◆ **WHAT TO WORK ON**
Reproduce verbatim the rows from the start of the rows through the line containing "المصريين بالخارج، واستمارة", both ends included.

◆ **RECORDS FOR THIS TASK**

───

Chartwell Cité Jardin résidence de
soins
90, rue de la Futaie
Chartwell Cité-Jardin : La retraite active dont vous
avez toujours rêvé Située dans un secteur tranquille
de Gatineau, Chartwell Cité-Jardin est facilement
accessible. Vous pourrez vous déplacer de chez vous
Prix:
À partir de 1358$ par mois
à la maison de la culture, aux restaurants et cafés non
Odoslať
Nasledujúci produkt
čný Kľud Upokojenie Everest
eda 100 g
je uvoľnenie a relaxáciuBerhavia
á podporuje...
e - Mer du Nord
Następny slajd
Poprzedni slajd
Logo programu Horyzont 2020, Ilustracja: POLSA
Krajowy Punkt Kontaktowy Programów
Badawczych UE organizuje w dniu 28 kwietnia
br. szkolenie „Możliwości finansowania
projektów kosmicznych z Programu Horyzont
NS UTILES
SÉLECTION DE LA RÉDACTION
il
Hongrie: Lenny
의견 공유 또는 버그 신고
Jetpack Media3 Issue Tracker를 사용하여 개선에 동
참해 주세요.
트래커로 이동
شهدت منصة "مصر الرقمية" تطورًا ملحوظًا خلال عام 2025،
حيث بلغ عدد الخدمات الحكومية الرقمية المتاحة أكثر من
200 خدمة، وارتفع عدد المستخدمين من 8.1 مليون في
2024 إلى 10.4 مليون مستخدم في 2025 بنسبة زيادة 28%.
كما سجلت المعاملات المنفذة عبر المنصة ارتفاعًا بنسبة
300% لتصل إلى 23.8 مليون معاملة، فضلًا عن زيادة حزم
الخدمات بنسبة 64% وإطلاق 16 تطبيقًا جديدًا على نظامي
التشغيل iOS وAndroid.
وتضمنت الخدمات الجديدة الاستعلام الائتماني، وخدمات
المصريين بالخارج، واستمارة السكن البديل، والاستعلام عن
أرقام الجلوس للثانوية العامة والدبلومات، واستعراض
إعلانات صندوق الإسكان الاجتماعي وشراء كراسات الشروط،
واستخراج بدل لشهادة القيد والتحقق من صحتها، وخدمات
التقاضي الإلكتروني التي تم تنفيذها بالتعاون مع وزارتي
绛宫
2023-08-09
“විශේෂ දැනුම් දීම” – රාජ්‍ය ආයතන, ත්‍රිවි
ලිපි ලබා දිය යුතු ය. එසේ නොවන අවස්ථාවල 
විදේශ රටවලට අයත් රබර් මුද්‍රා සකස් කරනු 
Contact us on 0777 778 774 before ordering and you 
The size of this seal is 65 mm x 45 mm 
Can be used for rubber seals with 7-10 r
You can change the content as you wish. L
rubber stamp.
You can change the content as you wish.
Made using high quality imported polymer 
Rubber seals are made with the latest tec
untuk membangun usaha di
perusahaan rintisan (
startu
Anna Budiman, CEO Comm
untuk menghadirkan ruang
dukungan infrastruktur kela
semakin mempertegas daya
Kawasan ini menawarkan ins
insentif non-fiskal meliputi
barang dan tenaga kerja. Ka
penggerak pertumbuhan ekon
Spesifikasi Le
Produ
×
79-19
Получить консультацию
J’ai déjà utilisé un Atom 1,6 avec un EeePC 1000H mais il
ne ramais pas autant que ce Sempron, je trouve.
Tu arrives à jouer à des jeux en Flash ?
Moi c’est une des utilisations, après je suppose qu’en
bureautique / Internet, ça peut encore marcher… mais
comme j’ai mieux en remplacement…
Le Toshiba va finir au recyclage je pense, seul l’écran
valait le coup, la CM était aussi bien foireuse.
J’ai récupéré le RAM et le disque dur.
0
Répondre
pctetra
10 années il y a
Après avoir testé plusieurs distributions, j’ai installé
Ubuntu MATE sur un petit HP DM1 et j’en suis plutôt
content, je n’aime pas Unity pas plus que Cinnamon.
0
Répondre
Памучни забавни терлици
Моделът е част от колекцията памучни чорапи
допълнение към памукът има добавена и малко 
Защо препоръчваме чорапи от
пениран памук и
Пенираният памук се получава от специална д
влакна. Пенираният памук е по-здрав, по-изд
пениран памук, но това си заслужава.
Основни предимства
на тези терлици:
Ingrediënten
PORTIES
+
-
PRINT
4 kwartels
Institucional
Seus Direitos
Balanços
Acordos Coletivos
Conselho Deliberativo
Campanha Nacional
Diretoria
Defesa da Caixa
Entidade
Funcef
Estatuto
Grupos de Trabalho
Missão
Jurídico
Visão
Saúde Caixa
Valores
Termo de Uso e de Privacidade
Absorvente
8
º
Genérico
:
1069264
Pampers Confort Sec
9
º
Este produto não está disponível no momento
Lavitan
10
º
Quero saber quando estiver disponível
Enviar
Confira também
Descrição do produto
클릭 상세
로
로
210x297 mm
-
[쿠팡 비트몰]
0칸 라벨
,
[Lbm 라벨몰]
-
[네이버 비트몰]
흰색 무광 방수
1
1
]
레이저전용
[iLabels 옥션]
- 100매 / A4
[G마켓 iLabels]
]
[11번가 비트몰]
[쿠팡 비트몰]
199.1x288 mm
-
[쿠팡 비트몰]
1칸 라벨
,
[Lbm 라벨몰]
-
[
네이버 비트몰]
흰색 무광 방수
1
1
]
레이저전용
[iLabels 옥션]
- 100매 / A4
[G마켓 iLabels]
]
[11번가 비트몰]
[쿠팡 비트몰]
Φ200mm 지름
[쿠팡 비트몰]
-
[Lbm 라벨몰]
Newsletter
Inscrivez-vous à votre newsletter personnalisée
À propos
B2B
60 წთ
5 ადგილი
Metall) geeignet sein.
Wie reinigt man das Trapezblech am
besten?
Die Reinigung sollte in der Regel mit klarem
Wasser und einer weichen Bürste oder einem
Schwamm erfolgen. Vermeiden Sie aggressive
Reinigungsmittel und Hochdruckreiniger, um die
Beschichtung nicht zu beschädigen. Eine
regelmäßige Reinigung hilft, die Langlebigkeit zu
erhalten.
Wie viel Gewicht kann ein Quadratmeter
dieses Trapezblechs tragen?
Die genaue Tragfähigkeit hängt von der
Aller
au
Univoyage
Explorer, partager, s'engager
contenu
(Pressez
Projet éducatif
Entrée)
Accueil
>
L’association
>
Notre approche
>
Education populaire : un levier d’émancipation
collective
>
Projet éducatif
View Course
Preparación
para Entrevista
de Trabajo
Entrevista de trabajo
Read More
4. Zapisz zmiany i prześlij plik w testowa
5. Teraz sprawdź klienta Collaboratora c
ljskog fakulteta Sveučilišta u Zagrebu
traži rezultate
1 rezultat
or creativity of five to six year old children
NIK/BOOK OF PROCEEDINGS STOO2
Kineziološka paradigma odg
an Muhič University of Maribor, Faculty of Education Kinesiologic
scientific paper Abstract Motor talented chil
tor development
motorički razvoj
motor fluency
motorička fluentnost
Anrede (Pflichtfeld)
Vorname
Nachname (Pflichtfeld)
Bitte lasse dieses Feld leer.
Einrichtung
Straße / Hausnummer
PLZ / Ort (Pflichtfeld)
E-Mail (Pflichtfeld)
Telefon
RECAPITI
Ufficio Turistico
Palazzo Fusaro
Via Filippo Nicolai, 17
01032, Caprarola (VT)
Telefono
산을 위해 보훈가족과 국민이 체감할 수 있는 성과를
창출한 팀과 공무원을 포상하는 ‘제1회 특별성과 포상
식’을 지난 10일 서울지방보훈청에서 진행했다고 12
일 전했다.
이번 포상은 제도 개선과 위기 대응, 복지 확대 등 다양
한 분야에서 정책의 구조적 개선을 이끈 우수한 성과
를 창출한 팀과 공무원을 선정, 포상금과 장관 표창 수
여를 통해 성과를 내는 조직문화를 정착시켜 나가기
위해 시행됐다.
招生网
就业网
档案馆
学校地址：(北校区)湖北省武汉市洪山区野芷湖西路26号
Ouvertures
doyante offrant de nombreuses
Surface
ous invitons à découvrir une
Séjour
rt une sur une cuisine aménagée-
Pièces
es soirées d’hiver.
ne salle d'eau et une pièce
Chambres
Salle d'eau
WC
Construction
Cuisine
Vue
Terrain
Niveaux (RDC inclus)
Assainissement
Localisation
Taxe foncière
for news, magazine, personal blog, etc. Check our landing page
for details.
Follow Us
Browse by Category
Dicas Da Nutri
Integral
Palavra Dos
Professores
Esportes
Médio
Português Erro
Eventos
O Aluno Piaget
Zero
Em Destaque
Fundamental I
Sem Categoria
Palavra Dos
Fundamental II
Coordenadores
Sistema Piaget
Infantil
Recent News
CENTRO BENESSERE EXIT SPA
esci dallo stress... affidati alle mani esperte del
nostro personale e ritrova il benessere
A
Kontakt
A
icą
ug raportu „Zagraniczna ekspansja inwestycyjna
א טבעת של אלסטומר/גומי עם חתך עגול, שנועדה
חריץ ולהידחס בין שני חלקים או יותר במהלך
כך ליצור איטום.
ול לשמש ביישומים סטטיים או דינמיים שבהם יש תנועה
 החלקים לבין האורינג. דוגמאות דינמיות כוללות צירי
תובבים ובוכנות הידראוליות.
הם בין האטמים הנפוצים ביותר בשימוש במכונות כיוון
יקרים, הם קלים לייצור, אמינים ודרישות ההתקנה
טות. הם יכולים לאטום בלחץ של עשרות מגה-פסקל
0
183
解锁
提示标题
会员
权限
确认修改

───

◆ **RESPONSE TO THIS TASK**
Chartwell Cité Jardin résidence de
soins
90, rue de la Futaie
Chartwell Cité-Jardin : La retraite active dont vous
avez toujours rêvé Située dans un secteur tranquille
de Gatineau, Chartwell Cité-Jardin est facilement
accessible. Vous pourrez vous déplacer de chez vous
Prix:
À partir de 1358$ par mois
à la maison de la culture, aux restaurants et cafés non
Odoslať
Nasledujúci produkt
čný Kľud Upokojenie Everest
eda 100 g
je uvoľnenie a relaxáciuBerhavia
á podporuje...
e - Mer du Nord
Następny slajd
Poprzedni slajd
Logo programu Horyzont 2020, Ilustracja: POLSA
Krajowy Punkt Kontaktowy Programów
Badawczych UE organizuje w dniu 28 kwietnia
br. szkolenie „Możliwości finansowania
projektów kosmicznych z Programu Horyzont
NS UTILES
SÉLECTION DE LA RÉDACTION
il
Hongrie: Lenny
의견 공유 또는 버그 신고
Jetpack Media3 Issue Tracker를 사용하여 개선에 동
참해 주세요.
트래커로 이동
شهدت منصة "مصر الرقمية" تطورًا ملحوظًا خلال عام 2025،
حيث بلغ عدد الخدمات الحكومية الرقمية المتاحة أكثر من
200 خدمة، وارتفع عدد المستخدمين من 8.1 مليون في
2024 إلى 10.4 مليون مستخدم في 2025 بنسبة زيادة 28%.
كما سجلت المعاملات المنفذة عبر المنصة ارتفاعًا بنسبة
300% لتصل إلى 23.8 مليون معاملة، فضلًا عن زيادة حزم
الخدمات بنسبة 64% وإطلاق 16 تطبيقًا جديدًا على نظامي
التشغيل iOS وAndroid.
وتضمنت الخدمات الجديدة الاستعلام الائتماني، وخدمات
المصريين بالخارج، واستمارة السكن البديل، والاستعلام عن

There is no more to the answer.